— Directions —
Your job is to return every line of the listing holding the string "vaccinatie".

— Information —
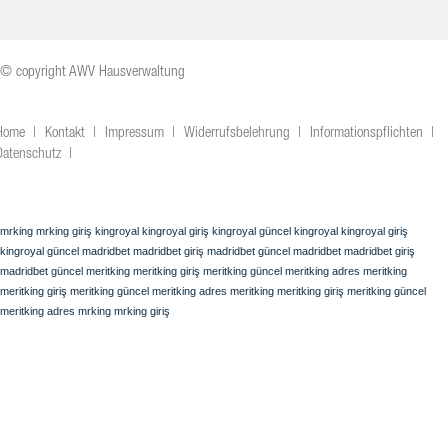
© copyright AWV Hausverwaltung
Home
Kontakt
Impressum
Widerrufsbelehrung
Informationspflichten
Datenschutz
mrking
mrking giriş
kingroyal
kingroyal giriş
kingroyal güncel
kingroyal
kingroyal giriş
kingroyal güncel
madridbet
madridbet giriş
madridbet güncel
madridbet
madridbet giriş
madridbet güncel
meritking
meritking giriş
meritking güncel
meritking adres
meritking
meritking giriş
meritking güncel
meritking adres
meritking
meritking giriş
meritking güncel
meritking adres
mrking
mrking giriş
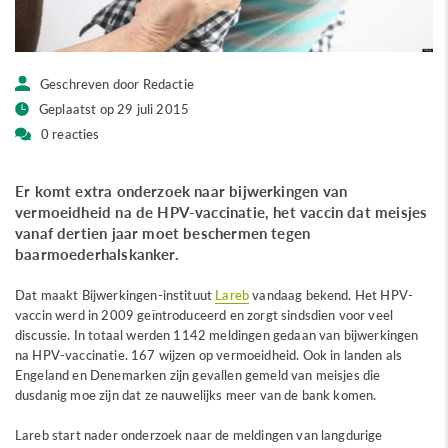
Geschreven door Redactie
Geplaatst op 29 juli 2015
0 reacties
Er komt extra onderzoek naar bijwerkingen van
vermoeidheid na de HPV-vaccinatie, het vaccin dat meisjes
vanaf dertien jaar moet beschermen tegen
baarmoederhalskanker.
Dat maakt Bijwerkingen-instituut
Lareb
vandaag bekend. Het HPV-
vaccin werd in 2009 geïntroduceerd en zorgt sindsdien voor veel
discussie. In totaal werden 1142 meldingen gedaan van bijwerkingen
na HPV-vaccinatie. 167 wijzen op vermoeidheid. Ook in landen als
Engeland en Denemarken zijn gevallen gemeld van meisjes die
dusdanig moe zijn dat ze nauwelijks meer van de bank komen.
Lareb start nader onderzoek naar de meldingen van langdurige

— Response box —
vermoeidheid na de HPV-vaccinatie, het vaccin dat meisjes
na HPV-vaccinatie. 167 wijzen op vermoeidheid. Ook in landen als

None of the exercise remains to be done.